Search for this “court” in the Royal Mail postcode database, and you will find nothing. No building, no box, no postal identity. It does not exist as an addressable entity.
Service and Jurisdiction Collapse
This gap between statutory form and postal reality matters. Criminal Procedure Rules (CrimPR) Part 4 and Part 7 impose strict requirements for service. If a summons is to have effect, it must be issued by a court with lawful constitution and must be capable of lawful service. Where the named “court” is a ghost, two defects arise simultaneously:
Constitutional Void – No statutory instrument has ever created “North and West Cumbria Magistrates’ Court.” It is a non-entity.
Postal Void – With no postal address, it cannot be properly addressed under the Interpretation Act 1978.
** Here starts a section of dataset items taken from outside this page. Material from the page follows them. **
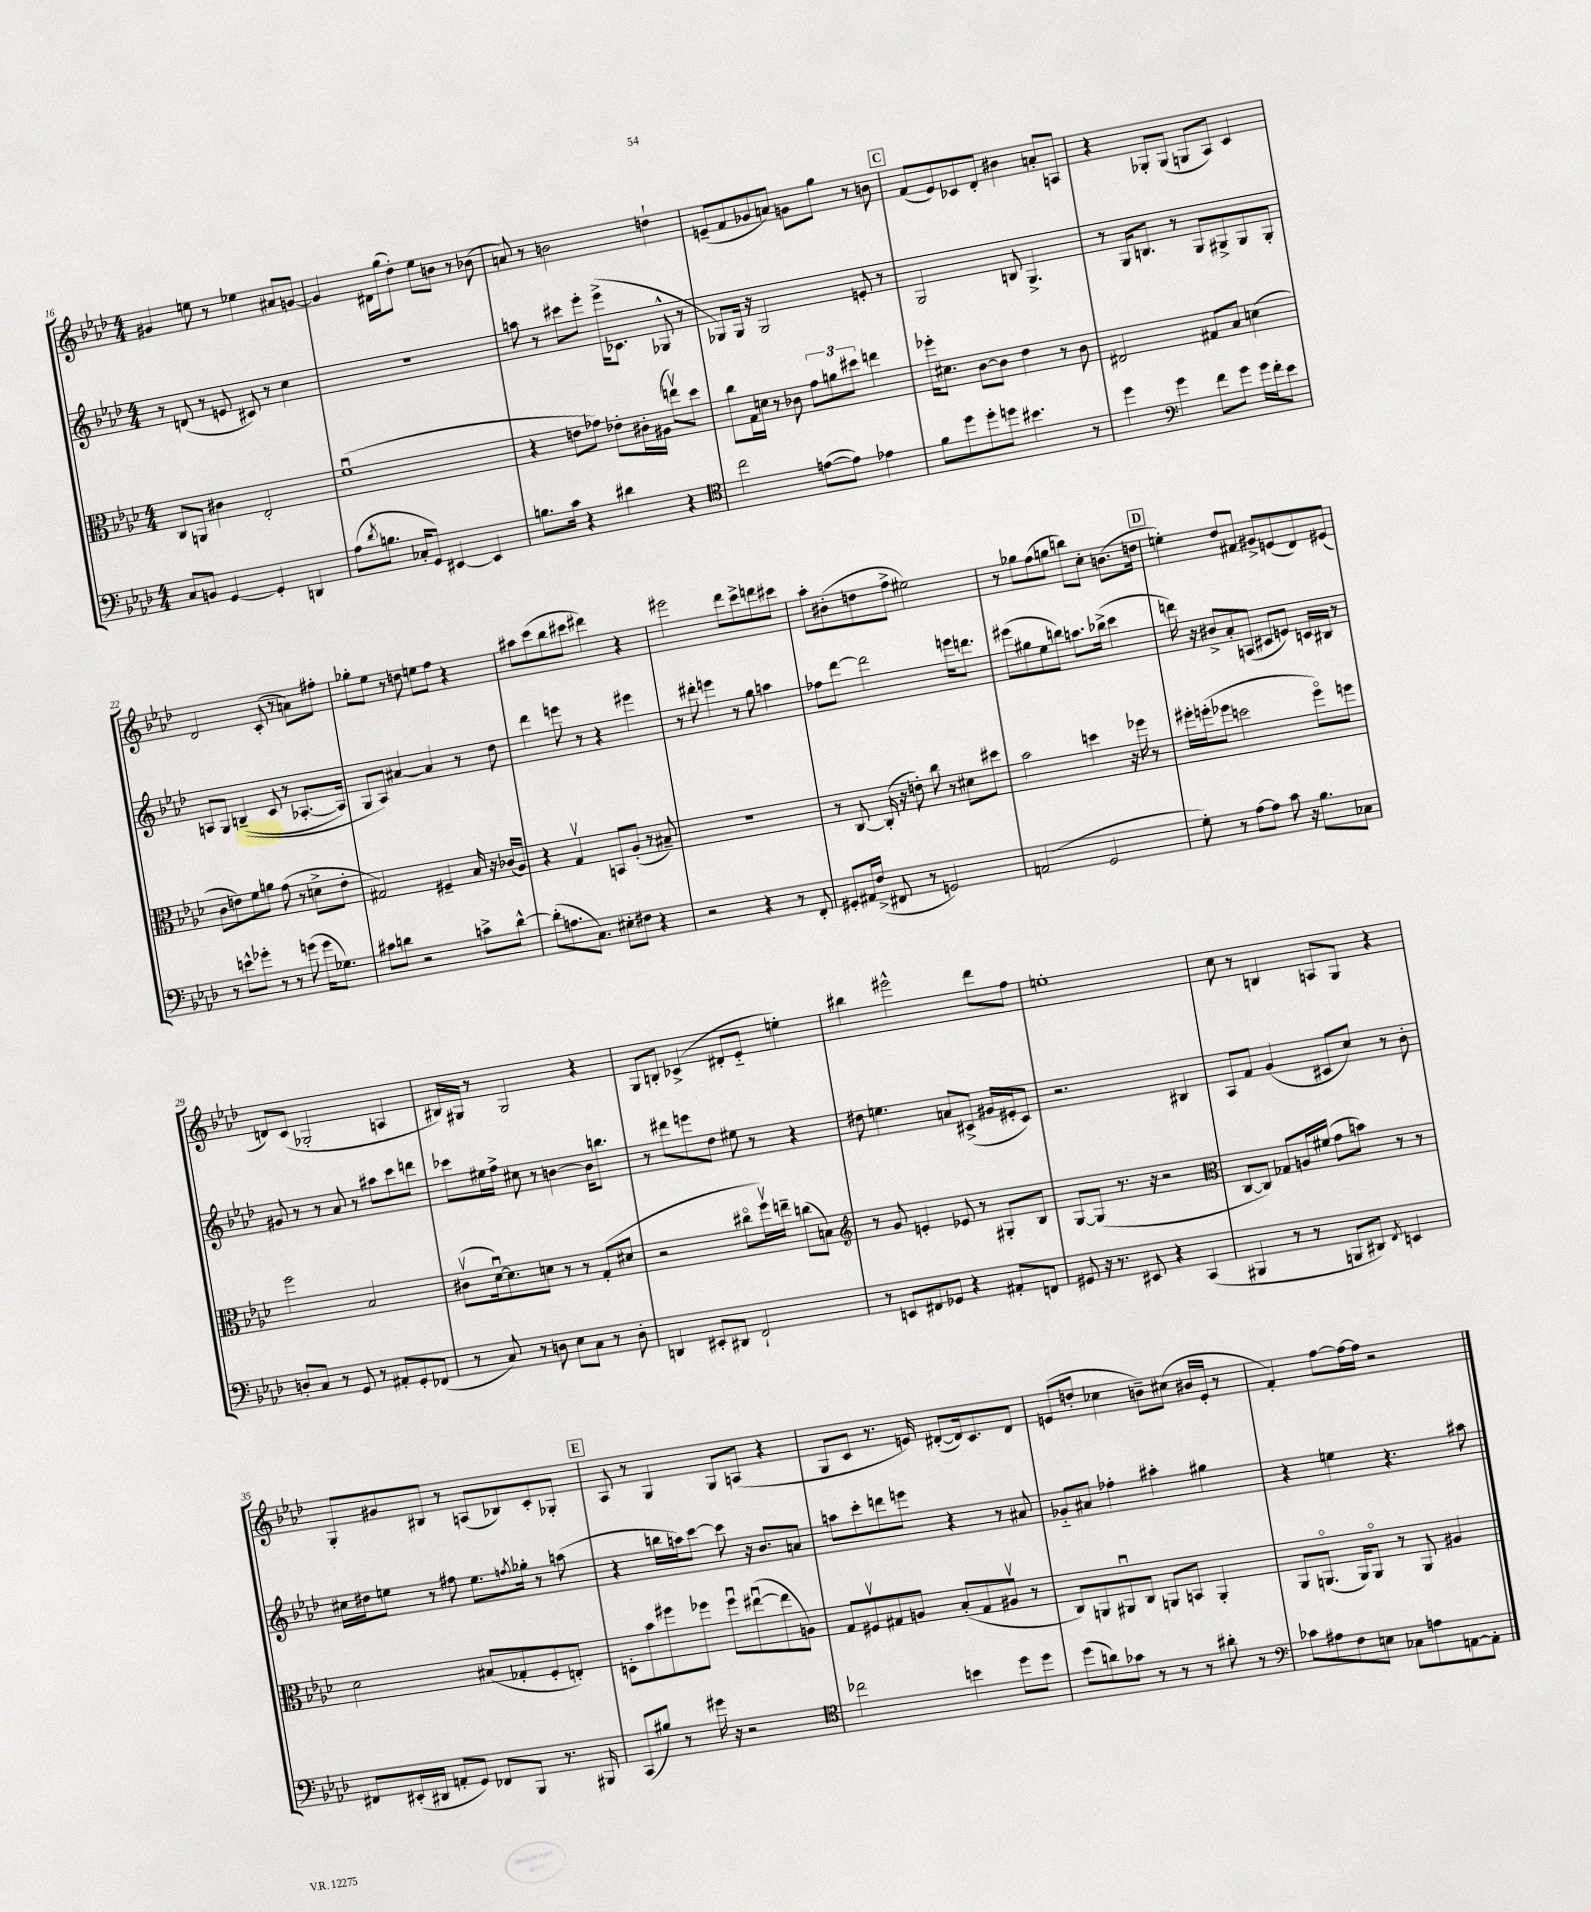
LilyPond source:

<<
\new StaffGroup <<
\new Staff = "s0" {
    \clef treble \key aes \major \numericTimeSignature \time 4/4
    gis'4 e''8 r8 ees''4 ais'8 g'8~ |
    g'4 dis'16 g''16( des''8-.) ees''8 b'8 r8 bes'8( |
    a'8) r8 b'2 d''4-! |
    e'8--( f'8 ges'8 a'8) g'8 g''8 r8 b'8 |
    \mark \markup { \box "C" } f'8( ees'8) ces'8 des'8-. bis'4 a'8-. a8 |
    r4 ges8-. ges8( g8 aes8) c'4 |
    des'2 c'8-.( r8 a'8) fis''8-. |
    ges''8-. ees''8 r8 d''8 e''8 f''8 r4 |
    ais''8 c'''8( bes''8 cis'''8 dis'''4) r4 |
    eis'''2 des'''8 c'''8-> d'''8 cis'''8 |
    aes''8-. bis'8-.( d''8 f''8-> eis''2) |
    r8 ges''8 f''8( g''8 b''8) c''8-. b'8.( d''16 |
    \mark \markup { \box "D" } e''4-.) des''8 fis'8 gis'8-> e'8( des'8) eis'8( |
    d'8) c'8( ges2-. a4 |
    bis16) gis16 r8 gis2 r4 |
    g8 b8-. ces'4->( dis'8-. ees'8-_ e''4-.) |
    bis''4 eis'''2-^ des'''8 f''8 |
    e''1-. |
    c''8 r8 b4 a8 g8 r4 |
    g8-. gis'8 bis8 r8 a8( bes8) c'8-. ges8-. |
    \mark \markup { \box "E" } aes8 r8 g4 g8 a8( r4 |
    g8 c'8 r8. e'16) dis'8~-.( dis'16) c'8. dis'8 |
    e'8( d''8-. ces''4 b'8--) cis''8( bis'16 e'16-. r8 |
    f'4-.) f''8~ f''16~ f''16 r2 \bar "|." |
}
\new Staff = "s1" {
    \clef treble \key aes \major \numericTimeSignature \time 4/4
    r8 d'8( r8 e'8 cis'8) r8 c''4 |
    R1 |
    a''8 r8 cis'''8 ees'''8-. ees'''16->( ces'8. ges8-^ r8 |
    ges8) ges16 r16 ges2 e'8-. r8 |
    \mark \markup { \box "C" } g2 b8 g4.-> |
    r8 g16 b8. r8 g8 gis8-> gis8 gis8-. |
    a8 g8 b4--(\( c'8 r8 aes8.~-. aes16) |
    g8 aes8\) ais'4~ ais'4 r8 des''8 |
    des'''4 e'''8 r8 r4 eis'''4 |
    r8 dis'''8-. e'''4 r8 g''8 a''4 |
    fes''8 des'''8~ des'''2 e'''16 d'''8. |
    eis'''8( gis''8 ees''8 b''8) a''8. bes''16->( c'''4 |
    \mark \markup { \box "D" } d'''16) r16 bis'8-> aes'8-. a8( cis'8 e'8) c'16 bis16 r8 |
    gis'8 r8 r8 aes'8 r8 ais''8 c'''8 d'''8 |
    ces'''8 eis''16 f''16-> cis''8 r8 b'4~ b'16 b''8. |
    r8 dis'''8 e'''8 des''8 eis''8 r8 r4 |
    dis''8 e''4. a'8 cis'8->( gis'16 eis'16-. cis'8) |
    r2. bis4 |
    aes8 f'8 g'4( cis'8 c''8) r8 bes'8-. |
    cis''16 dis''16 e''8 r8 fis''8 e''8. \acciaccatura { f''8 } ges''16-. r8 a''8( |
    \mark \markup { \box "E" } r4 b''16 a''16) c'''8~ c'''8 r16 bes'8. a'8 |
    a''8 c'''8-. d'''8 e'''8 r4 r8 ais'8 |
    ges'8-_ ais'8 fes''4-. ais''4-. gis''4 |
    r4 e''4 r4. ais''8 \bar "|." |
}
\new Staff = "s2" {
    \clef alto \key aes \major \numericTimeSignature \time 4/4
    c8 a,8 cis'4 ees2-. |
    f'1\downbow( |
    r4 e'8 ges'8) ees'8-. cis'16-. ais16( e''8\upbow) des''8 |
    c''8 g16 d'16 r8 ces'8 \tuplet 3/2 { g'8 a'8 dis''8 } e''4 |
    \mark \markup { \box "C" } fes''16-. dis'8. c'8~ c'8 ees'4 r8 c'8 |
    eis2 gis8 bes8 d'4( |
    c'8 e'8) f'8 a'8 g'8( r8 d'8-> e'8-. |
    gis2) fis4-- bes16 r16 ces'16( aes16) |
    r4 g4\upbow b,8 aes8-.( r8 bis8--) |
    R1 |
    r8 c8~ c16-.( r16 e'8-.) c''8 r8 dis'8 dis''8 |
    bes'2 d''4 r16 fes''16 r8 |
    \mark \markup { \box "D" } fis''16-. f''16-.( fes''8 d''2 fes''8\flageolet) f''8 |
    f''2 bes2 |
    cis'8\upbow( des'16~\downbow) des'8. d'8 r8 r8 g8-.( dis'8 |
    r2 cis''8\flageolet f''16\upbow) e''16-- c''8( b8) |
    \clef treble r8 g'8 e'4-. ees'8 r8 gis8-. bes8 |
    g8~ g8( r8. r16 r2 |
    \clef alto c8~ c8) ges8 a16 fis'16( g'8 b'8) r8 r8 |
    des'2 bis8( ges8-. f8-. e8-.) |
    \mark \markup { \box "E" } d8-. bes'8 fis''8 fes''8 fes''8\downbow eis''8~\downbow( eis''8 a8) |
    g8 fis8\upbow gis8 a8 bes8-.( gis8 ais8\upbow r8 |
    c8) a,8 ais,8\downbow c8 a,8 b,8 a,4-. |
    aes,8 a,8.\flageolet( a,16) a,8\flageolet r8 a,8 ais4 \bar "|." |
}
\new Staff = "s3" {
    \clef bass \key aes \major \numericTimeSignature \time 4/4
    c8 b,8 g,4~ g,4-. d,4 |
    aes8( \acciaccatura { des'8 } b8. ces16-. g,8) eis,4~ eis,4 |
    b8. c'16 r4 dis'4 r4 |
    \clef tenor c''2 e'8~( e'8) ees'4 |
    \mark \markup { \box "C" } f'8 des''8 des''8-. d''8 bis'4. r8 |
    des''4 \clef bass g'4 f'8 g'8 g'16 f'16-. ees'8 |
    r8 e'8-^ ges'8-. r8 r8 g'8( g'16 ges8.) |
    cis'8 d'8 r2 c'8-> d'8~-^ |
    d'8-.( a8. c8.) eis8-. fis8 r4 |
    r2 r4 r8 f,8-. |
    gis,8-. ais,16 f16->( fis,8 r8 g,2) |
    a,2( g,2 |
    \mark \markup { \box "D" } g8-.) r8 aes8~ aes8 c'8 r16 bes8. ces8 |
    d8-. c8 r8 g,8 r8 ais,8-. g,8-. fes,8( |
    r8 c8) r8 d8 ees8 c8 r8 d8-. |
    d,4 eis,8-. dis,8 f,2-! |
    r8 e,8 fis,8 ges,8 r4 ais,8-. f,8 |
    gis,8 r16 r8. eis,8 r4 c,4( |
    bis,,4 r8 r8 b,,8 dis,8) \acciaccatura { f,8 } e,4 |
    fis,8 eis,16-.( dis,16 a,8-. g,8) fes,8 bes,,8 r8. bis,,16 |
    \mark \markup { \box "E" } c,8( bis8) r8 gis'16 r16 r2 |
    \clef tenor ces''2 b'4 des''8 des''8 |
    des''8( a'8) ges'8 r8 r8 r8 ais'8-. r8 |
    \clef bass ces'8 ais8 f8 e8 ces8 a8 a,8~ a,8-. \bar "|." |
}
>>
>>
\layout { \context { \Score currentBarNumber = #16 } }
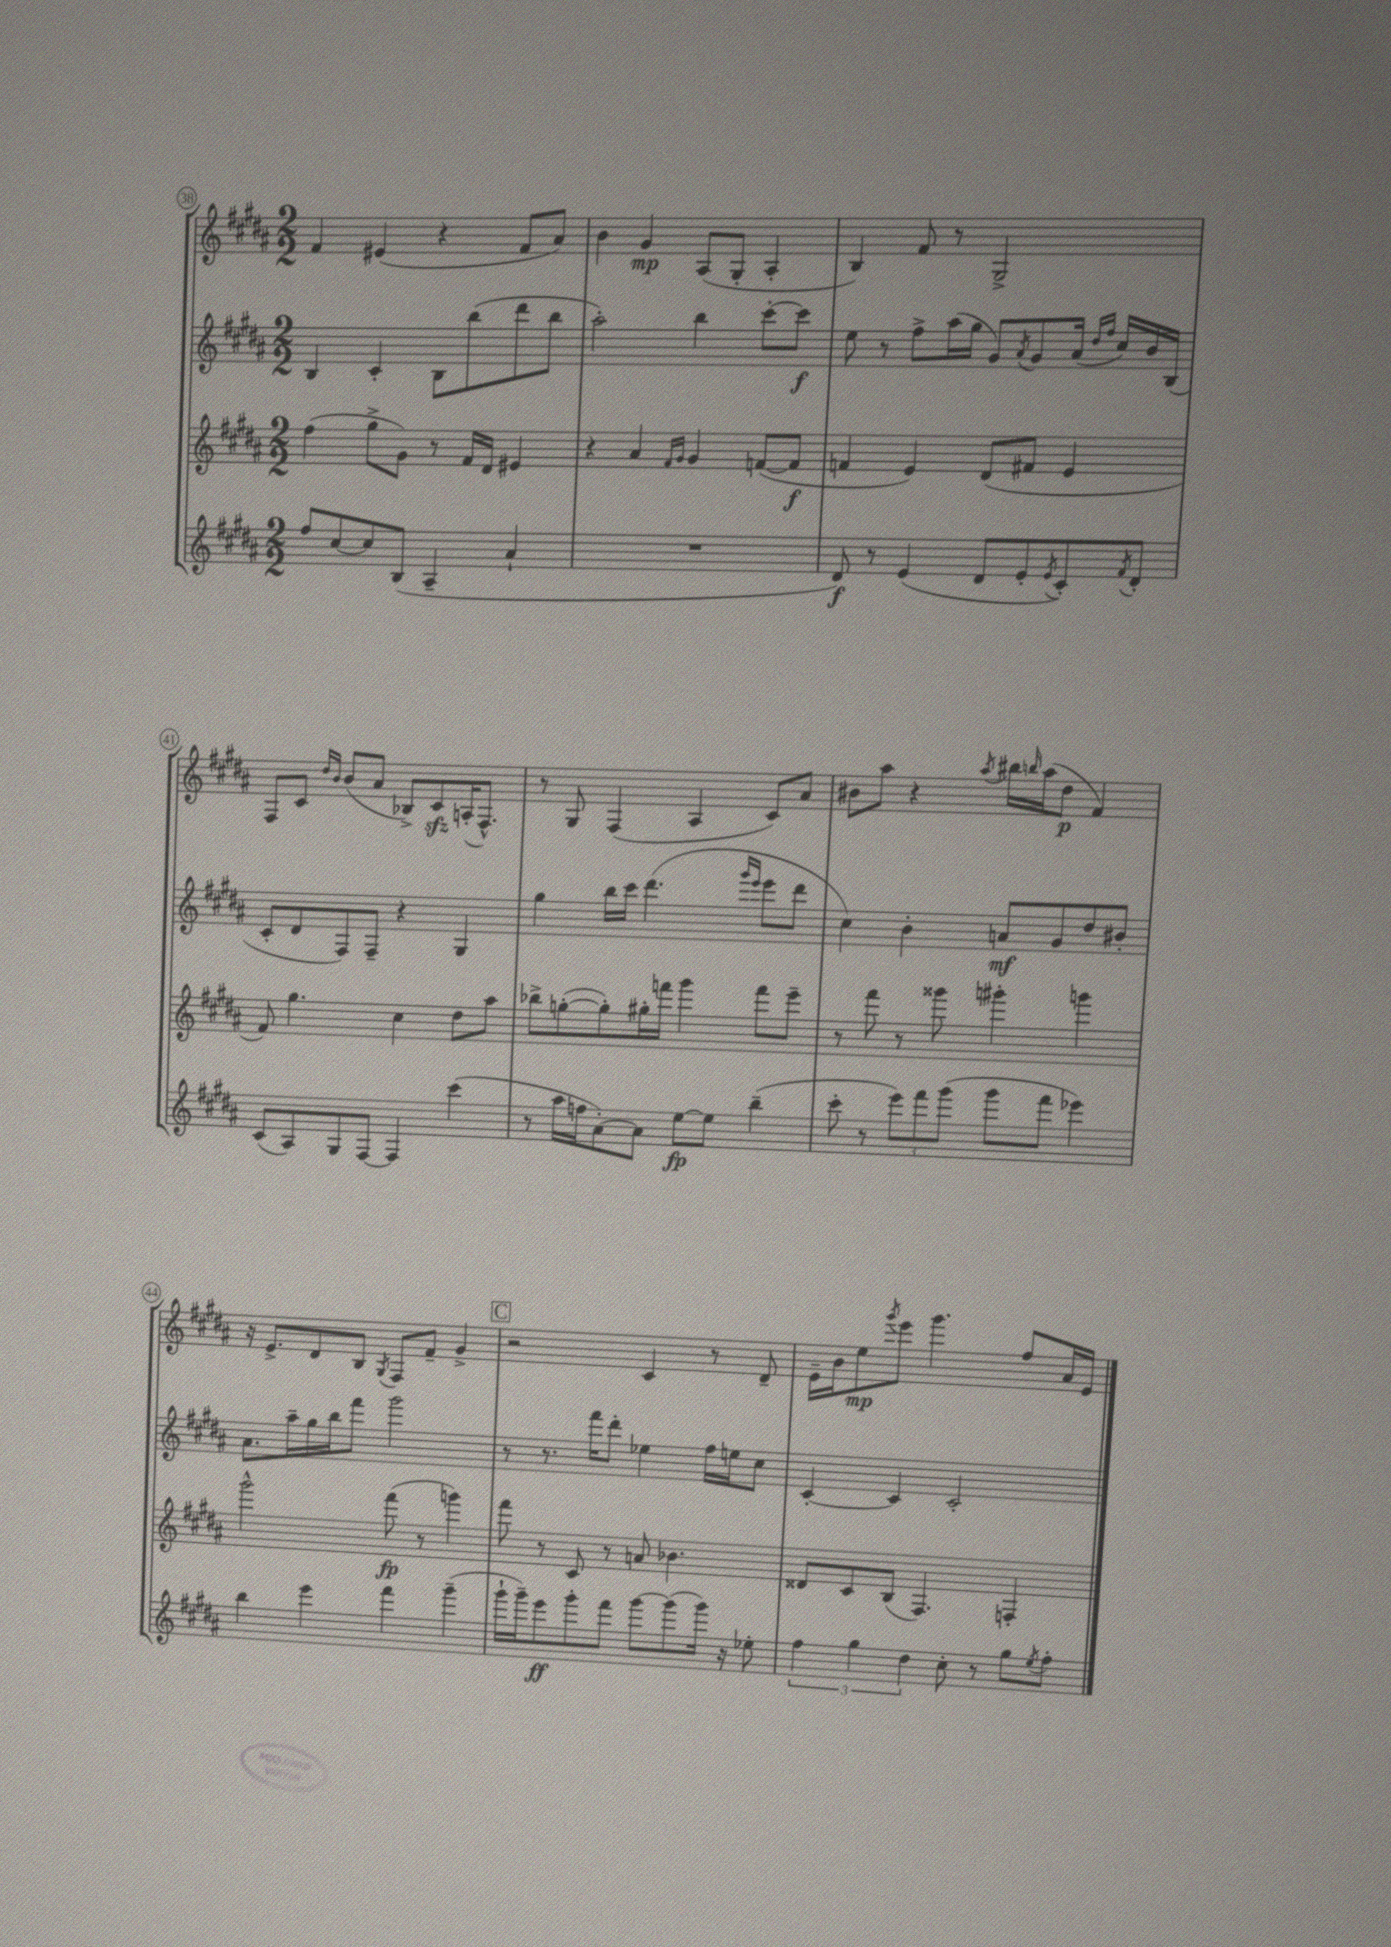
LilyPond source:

<<
\new StaffGroup <<
\new Staff = "s0" {
    \clef treble \key b \major \numericTimeSignature \time 2/2
    fis'4 eis'4( r4 fis'8 ais'8) |
    b'4 gis'4\mp ais8( gis8-. ais4-. |
    b4) fis'8 r8 gis2-> |
    fis8 cis'8 \grace { dis''16 b'16 } b'8( ais'8 bes8->) cis'8\sfz a16-.( fis8.-^) |
    r8 gis8 fis4( ais4 cis'8) ais'8 |
    bis'8 ais''8 r4 \acciaccatura { ais''8 } bis''16 \grace { b''16 } ais''16( dis''8\p fis'4) |
    r16 e'8.-> dis'8 b8 \acciaccatura { gis8 } fis8 fis'8-- gis'4-> |
    \mark \markup { \box "C" } r2 cis'4 r8 dis'8-- |
    e'16-- b'16 e''8\mp \acciaccatura { gis'''8 } e'''8 gis'''4. fis''8 ais'16 e'16 \bar "|." |
}
\new Staff = "s1" {
    \clef treble \key b \major \numericTimeSignature \time 2/2
    b4 cis'4-. b8 b''8( dis'''8 b''8 |
    ais''2-.) b''4 cis'''8~-. cis'''8\f |
    e''8 r8 fis''8-> ais''16( gis''16 gis'8) \acciaccatura { ais'8 } gis'8 ais'16( \grace { dis''16 fis''16 } cis''16) b'16 b16( |
    cis'8-. dis'8 fis8) fis8-- r4 gis4 |
    gis''4 b''16 cis'''16 dis'''4.( \grace { gis'''16 e'''16 } e'''8 dis'''8 |
    cis''4) b'4-. a'8\mf gis'8 dis''8 bis'8-. |
    ais'8. ais''16-- gis''16 b''16 fis'''8 gis'''2 |
    \mark \markup { \box "C" } r8 r8. fis'''16 dis'''8-. ees''4 fis''16 e''16 cis''8 |
    cis'4~-. cis'4 cis'2-. \bar "|." |
}
\new Staff = "s2" {
    \clef treble \key b \major \numericTimeSignature \time 2/2
    fis''4( gis''8-> gis'8) r8 fis'16 dis'16 eis'4 |
    r4 ais'4 \grace { fis'16 gis'16 } gis'4 f'8~( f'8\f |
    f'4 e'4) dis'8( fis'8 e'4 |
    fis'8) gis''4. cis''4 dis''8 ais''8 |
    bes''8-> g''8~-.( g''8-.) gis''16-. f'''16 gis'''4 f'''8 e'''8-- |
    r8 fis'''8 r8 gisis'''8 gis'''4-. g'''4 |
    gis'''2-^ fis'''8\fp( r8 g'''4) |
    \mark \markup { \box "C" } fis'''8 r8 cis'8 r8 a'8 bes'4. |
    disis'8 cis'8 b8( fis4.) f4-. \bar "|." |
}
\new Staff = "s3" {
    \clef treble \key b \major \numericTimeSignature \time 2/2
    fis''8 cis''8~ cis''8 b8( ais4-- ais'4-! |
    R1 |
    dis'8\f) r8 e'4( dis'8 e'8-. \acciaccatura { e'8 } cis'8-.) \acciaccatura { fis'8 } dis'8-. |
    cis'8( ais8) gis8 fis8~ fis4 cis'''4( |
    r8 ais''16 f''16 ais'8~-.) ais'8 e''8~\fp e''8 b''4--( |
    cis'''8-. r8 \tuplet 3/2 { e'''8) fis'''8 gis'''8( } gis'''8 fis'''8 ees'''4) |
    b''4 e'''4 fis'''4 gis'''4--( |
    \mark \markup { \box "C" } gis'''16-! gis'''16--) e'''8\ff gis'''8-. fis'''8 gis'''8~ gis'''8( gis'''16) r16 ees''8-. |
    \tuplet 3/2 { fis''4 gis''4 dis''4 } cis''8-. r8 gis''8 \acciaccatura { e''8 } fis''8-. \bar "|." |
}
>>
>>
\layout { \context { \Score currentBarNumber = #38 \override BarNumber.stencil = #(make-stencil-circler 0.1 0.3 ly:text-interface::print) } }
These are not minor errors; they strike at the root of jurisdiction. If the King’s Post cannot lawfully carry the summons, then the King’s Justice cannot lawfully bind the citizen.
The Sleight of Hand
In practice, hearings take place in physical buildings such as Carlisle Magistrates’ Court, which do have addresses. But the paperwork served on defendants often cites an entirely different and non-existent “LJA court.” This is a bureaucratic sleight of hand: relying on the existence of bricks and mortar, while naming fictitious institutions in documents of record.
It is akin to receiving a contract signed by a company that does not exist in Companies House. The building is real; the entity invoked is imaginary.
Why It Matters
The consequences are profound:
Rule of Law – Citizens are prosecuted by bodies that cannot be located, served, or verified.
Fair Trial Rights – Article 6 of the European Convention on Human Rights requires a tribunal “established by law.” A ghost court is not established by law.
Systemic Risk – If millions of Single Justice Procedure convictions rest on defective service and void courts, the legal system is standing on a procedural sinkhole.
Towards Accountability
The “postal void” of the Local Justice Area courts is not a theoretical quibble. It is a live defect in the chain of custody of justice. Just as digital security demands provable integrity of data, so judicial security demands provable integrity of service.
Until the Ministry of Justice can demonstrate that every summons is issued by a lawfully constituted court with a lawful postal address, every such prosecution is vulnerable to being declared void ab initio.
The King’s Post is unforgiving: no proper address, no lawful service, no jurisdiction.
22nd May 2025 Southampton Magistrates Court……court 3 published hearing listed two court names: Southampton Magistrates Court & West Hampshire Magistrates Court. I recorded this evidence. Under WHMC administrative hearings, under SMC criminal hearings. When the lead Legal admin was asked to provide an explanation…., nothing was offered and as Sian Jones was cc’d the JCS guidance of Friday and my many WDTK FOI’s was the result. Sian’s email text has the same derision as throughout her hastily written hit piece: "Dear Mr D’Souza,
I said I’d send it to you when I finished it, and here it is, enjoy.
Cofion, Regards,
Siân Jones
Head of Legal and Professional Services | Secretary, Justices’ Legal Advisers and Court Officers’ Service (formerly the Justices’ Clerks’ Society)
National Legal Operations | Operations Directorate | HMCTS | Postpoint 6.10 |102 Petty France | London | SW1H
gov.uk/hmcts"
Is everything address to "the occupier" void ab Initio?